Eishockey

Die falschen Musiker in Zuchwil halfen dem EHCZ nicht zu einem Sieg

Die Fans des EHC Zuchwil waren mit Posaune, Tuba und Trommler und allem was zu einer Guggemusik dazugehört vor Ort, geholfen hat es wenig. Wie die Eishalle die 0:4-Niederlage von Zuchwil erlebte.

Es klingt noch nicht wie gewünscht. Doch die schiefen Töne stören keineswegs. Im Gegenteil. Bereits eine Stunde vor Anpfiff stimmt sich die «Sumpfgluggere-Clique» zusammen mit den «Tschaupis Biel» auf die Partie zwischen Zuchwil und Martigny ein.

Mit Posaune, Tuba und allem was zu einer Guggemusik dazugehört. «De Trömmeler chont ou no», versichert Fabian Zürcher, der die ganzen Stimmungsmacher organisiert hat. Sie alle sind nur aus einem Grund hier: Dem Zuchwil-Stürmer Marco Müller. Ihrer Nummer 66. «Als sein bester Freund ist ein solcher Aufwand natürlich Ehrensache», sagt Zürcher.

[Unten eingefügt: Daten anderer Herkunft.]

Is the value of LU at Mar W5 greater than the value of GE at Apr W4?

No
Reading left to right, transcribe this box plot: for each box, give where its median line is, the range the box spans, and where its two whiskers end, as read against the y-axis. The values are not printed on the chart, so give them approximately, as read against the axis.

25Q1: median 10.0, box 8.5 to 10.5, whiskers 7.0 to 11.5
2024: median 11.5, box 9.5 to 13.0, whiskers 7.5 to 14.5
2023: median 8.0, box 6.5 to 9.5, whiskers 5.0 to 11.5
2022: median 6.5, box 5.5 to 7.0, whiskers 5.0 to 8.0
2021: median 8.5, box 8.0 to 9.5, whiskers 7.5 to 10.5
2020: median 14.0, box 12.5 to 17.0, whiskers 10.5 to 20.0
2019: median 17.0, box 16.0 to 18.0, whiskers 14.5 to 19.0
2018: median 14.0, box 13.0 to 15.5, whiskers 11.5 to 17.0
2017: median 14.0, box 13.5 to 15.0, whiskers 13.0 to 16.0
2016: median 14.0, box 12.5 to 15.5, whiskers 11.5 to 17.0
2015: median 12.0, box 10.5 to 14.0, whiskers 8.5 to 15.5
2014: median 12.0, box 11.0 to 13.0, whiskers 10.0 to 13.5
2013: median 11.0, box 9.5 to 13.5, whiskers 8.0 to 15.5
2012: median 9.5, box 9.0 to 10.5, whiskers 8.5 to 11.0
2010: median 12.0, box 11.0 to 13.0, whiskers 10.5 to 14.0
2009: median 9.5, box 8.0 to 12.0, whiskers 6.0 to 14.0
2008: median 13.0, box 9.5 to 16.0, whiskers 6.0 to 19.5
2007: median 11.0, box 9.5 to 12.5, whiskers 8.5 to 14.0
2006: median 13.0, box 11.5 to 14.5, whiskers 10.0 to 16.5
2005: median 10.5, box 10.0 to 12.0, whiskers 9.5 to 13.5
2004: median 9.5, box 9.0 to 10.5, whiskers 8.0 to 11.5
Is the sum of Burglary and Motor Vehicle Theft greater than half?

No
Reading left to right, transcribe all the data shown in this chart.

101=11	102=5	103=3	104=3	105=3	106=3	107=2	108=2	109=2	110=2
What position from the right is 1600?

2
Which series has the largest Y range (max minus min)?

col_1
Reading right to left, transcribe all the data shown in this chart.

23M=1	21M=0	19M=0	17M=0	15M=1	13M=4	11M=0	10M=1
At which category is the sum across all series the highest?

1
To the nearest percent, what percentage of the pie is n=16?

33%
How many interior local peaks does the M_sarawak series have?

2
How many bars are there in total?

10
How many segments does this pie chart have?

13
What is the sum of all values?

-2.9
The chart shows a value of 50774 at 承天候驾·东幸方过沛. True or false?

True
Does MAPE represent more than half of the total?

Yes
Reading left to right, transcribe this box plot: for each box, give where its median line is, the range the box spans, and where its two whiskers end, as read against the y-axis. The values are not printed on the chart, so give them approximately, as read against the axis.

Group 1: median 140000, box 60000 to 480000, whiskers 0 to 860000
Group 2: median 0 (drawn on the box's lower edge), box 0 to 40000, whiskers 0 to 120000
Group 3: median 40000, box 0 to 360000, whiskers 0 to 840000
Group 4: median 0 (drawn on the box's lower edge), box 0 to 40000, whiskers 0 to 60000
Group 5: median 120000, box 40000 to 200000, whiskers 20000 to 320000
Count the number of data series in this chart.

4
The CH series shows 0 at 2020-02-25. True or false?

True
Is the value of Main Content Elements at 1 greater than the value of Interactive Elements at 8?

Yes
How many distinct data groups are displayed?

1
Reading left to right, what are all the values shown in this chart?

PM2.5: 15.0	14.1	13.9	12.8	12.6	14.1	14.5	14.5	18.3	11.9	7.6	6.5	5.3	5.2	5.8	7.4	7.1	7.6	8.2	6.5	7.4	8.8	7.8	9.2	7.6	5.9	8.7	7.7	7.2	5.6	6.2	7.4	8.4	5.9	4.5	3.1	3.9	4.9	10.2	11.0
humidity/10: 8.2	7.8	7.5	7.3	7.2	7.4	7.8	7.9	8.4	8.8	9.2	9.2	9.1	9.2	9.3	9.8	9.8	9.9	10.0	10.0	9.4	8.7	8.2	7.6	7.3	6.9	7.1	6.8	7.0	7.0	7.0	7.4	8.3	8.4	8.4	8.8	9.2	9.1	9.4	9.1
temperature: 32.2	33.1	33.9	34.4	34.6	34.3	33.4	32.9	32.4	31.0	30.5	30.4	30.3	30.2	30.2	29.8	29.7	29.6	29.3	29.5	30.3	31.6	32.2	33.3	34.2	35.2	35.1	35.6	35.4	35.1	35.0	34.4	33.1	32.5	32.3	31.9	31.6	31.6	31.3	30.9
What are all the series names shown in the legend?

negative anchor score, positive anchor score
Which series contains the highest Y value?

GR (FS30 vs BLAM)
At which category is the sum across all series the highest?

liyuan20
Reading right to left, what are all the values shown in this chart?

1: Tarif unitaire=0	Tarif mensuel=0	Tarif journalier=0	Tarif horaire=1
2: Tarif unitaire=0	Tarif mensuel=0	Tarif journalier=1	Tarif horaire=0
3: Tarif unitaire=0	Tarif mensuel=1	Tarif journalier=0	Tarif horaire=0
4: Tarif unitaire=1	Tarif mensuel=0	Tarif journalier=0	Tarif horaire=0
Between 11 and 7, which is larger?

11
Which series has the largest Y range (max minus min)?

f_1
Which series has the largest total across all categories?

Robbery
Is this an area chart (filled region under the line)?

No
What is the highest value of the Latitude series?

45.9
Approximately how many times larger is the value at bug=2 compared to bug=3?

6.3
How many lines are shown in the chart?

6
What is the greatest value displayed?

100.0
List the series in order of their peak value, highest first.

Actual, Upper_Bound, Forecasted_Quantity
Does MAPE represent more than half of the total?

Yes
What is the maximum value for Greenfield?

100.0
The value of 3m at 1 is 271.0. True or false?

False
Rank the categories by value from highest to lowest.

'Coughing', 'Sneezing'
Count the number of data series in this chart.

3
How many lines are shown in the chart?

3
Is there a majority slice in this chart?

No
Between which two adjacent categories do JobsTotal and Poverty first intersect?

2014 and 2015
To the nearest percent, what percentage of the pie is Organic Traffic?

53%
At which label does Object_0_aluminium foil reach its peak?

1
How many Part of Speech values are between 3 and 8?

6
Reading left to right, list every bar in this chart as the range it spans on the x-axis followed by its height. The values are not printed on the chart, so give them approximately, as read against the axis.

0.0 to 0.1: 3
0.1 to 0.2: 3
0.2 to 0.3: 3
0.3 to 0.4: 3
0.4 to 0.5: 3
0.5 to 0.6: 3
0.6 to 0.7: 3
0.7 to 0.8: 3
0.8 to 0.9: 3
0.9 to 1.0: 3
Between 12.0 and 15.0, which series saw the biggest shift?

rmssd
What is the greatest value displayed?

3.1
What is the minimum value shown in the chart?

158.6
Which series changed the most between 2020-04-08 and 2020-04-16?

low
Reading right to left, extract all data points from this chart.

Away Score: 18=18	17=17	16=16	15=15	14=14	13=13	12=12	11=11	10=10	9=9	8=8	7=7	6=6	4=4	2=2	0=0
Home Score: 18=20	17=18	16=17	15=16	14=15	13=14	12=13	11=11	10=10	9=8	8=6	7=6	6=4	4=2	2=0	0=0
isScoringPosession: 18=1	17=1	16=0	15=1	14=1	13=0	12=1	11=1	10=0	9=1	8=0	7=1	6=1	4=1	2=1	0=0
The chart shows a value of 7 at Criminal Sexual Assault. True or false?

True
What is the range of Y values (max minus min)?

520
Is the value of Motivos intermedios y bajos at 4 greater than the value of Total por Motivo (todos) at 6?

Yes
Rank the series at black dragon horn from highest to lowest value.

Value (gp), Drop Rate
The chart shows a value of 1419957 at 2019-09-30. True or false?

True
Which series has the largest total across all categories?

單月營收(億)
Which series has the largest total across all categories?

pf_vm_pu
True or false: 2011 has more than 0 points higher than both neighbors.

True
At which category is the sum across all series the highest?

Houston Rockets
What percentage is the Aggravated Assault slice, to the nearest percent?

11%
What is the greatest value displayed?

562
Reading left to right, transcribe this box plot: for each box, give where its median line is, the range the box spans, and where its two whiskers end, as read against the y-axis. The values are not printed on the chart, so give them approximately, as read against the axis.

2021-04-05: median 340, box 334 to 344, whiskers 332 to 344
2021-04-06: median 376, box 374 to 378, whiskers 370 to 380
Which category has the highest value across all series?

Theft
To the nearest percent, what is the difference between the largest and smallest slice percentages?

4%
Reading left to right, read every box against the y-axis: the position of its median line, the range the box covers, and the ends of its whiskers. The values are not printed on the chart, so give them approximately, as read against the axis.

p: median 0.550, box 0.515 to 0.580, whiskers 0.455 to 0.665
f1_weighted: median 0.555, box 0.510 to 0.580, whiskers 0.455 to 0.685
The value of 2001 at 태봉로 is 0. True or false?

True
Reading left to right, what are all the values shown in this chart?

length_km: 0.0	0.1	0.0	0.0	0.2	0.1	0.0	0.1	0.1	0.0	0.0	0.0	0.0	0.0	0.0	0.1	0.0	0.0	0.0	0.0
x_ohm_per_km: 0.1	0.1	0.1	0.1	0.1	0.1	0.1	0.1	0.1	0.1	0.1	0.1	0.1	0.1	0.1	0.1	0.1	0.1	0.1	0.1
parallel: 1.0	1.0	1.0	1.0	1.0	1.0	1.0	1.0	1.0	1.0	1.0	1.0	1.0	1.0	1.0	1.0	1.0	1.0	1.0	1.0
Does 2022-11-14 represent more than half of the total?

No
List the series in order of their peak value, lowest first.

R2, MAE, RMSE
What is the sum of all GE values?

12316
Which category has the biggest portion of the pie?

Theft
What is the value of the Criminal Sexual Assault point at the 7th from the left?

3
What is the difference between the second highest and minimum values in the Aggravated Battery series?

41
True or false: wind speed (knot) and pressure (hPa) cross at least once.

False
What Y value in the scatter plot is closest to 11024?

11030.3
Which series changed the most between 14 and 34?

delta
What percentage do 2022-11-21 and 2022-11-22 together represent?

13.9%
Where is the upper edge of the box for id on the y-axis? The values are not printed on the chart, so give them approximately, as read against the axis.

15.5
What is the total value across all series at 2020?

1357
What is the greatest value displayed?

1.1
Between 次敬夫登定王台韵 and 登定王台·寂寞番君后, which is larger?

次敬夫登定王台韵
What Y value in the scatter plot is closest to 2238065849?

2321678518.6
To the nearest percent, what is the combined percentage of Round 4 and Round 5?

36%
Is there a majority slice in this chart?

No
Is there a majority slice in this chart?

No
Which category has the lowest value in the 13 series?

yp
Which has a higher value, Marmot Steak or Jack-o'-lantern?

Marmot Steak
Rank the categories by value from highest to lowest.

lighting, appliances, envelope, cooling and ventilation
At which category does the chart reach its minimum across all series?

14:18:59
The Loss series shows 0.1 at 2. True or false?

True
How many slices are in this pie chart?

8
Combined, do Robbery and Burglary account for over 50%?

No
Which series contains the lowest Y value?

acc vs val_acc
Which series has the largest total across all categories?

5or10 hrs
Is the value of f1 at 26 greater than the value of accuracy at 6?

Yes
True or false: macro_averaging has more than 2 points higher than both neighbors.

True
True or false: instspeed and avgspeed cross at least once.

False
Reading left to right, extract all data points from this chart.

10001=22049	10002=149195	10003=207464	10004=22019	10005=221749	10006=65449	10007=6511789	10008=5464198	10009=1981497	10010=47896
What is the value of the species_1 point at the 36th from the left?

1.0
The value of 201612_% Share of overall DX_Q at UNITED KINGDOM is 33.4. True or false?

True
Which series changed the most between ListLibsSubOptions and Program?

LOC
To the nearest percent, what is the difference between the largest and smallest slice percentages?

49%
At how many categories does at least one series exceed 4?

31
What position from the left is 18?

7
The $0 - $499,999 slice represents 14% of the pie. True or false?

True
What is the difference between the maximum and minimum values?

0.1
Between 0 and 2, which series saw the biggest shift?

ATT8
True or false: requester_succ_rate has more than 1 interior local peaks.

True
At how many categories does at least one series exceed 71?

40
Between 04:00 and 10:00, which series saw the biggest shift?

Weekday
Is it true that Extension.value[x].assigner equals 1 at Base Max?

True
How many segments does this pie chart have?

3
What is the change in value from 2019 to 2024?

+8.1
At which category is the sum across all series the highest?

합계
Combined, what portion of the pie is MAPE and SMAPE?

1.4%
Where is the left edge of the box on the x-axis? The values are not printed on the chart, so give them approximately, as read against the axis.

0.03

Deswegen sind die Bieler Guggenmusiker zum ersten und wahrscheinlich letzten Mal in der Zuchwiler Eishalle. Zwölf Stück an der Zahl. Fast alle in den Original-Tenues von Zuchwil Regio, welche EHCZ-Präsident Walter Ulrich dem sympathischen Grüppchen gesponsert hat.

Präsident klatscht mit

Der Präsident selber wippt hinter der Bank seiner Mannschaft hin und her. Ulrich rauft sich die Haare bei den Gegenstössen der Romands, klatscht bei guten Aktionen seiner Mannen. Zur Ruhe kommt er nie während eines solchen Spiels. «Irgendwann ist Endstation für jedes Team. Unsere wollte bisher einfach nicht kommen», freut sich der Lohner. Nach dem ersten Drittel sind die Solothurner immer noch auf bestem Weg, sich gegen die favorisierten Walliser zu behaupten. 0:0 – in einer offenen Partie.

Deutlich hitziger wirds im Mitteldrittel. «Hopp Zuchu», schreien die 1184 Zuschauer. Ulrich bleibt cool, beobachtet jeden Spielzug haargenau. Zuchwil drückt, erspielt sich Chance um Chance. Am Ende sind es aber die Gäste, die den Puck über die Torlinie schiessen. Ulrich blickt sofort zur Uhr – nur noch 58 Sekunden hätte das zweite Drittel gedauert. «Schade, dass die Konzentration fehlte. Aber hier ist noch nichts entschieden», sagt er kämpferisch.

Keine Enttäuschung

Rückblickend war dieses 1:0 leider der Anfang vom Ende. 0:4 hiess nach der Schlusssirene. Etwas zu hoch, aber letztlich verdient. Beim Präsidenten hält sich die Enttäuschung in Grenzen: «Ja, Martigny war heute einfach besser. Diese Niederlage wird mir nicht den Schlaf rauben.»

Nun müssen die Solothurner auf Schützenhilfe von Winterthur hoffen, die in Martigny antreten müssen. Dort werden die Zürcher klarer Aussenseiter sein. So es ist durchaus denkbar, dass die gestrige Affiche am Samstag ihre Reprise in Zuchwil finden wird. «Wer weiss, wer dann das Meisterrennen für sich entscheiden wird», blickt Ulrich voraus.

Im Lager der Berner Gastmusiker ists mittlerweile still geworden. Die festlich-geselligen Melodien sind einer trägen Ernüchterung gewichen. Am Ende waren es die «falschen» Gäste, nämlich die auf dem Eis, welche für die Musik sorgten.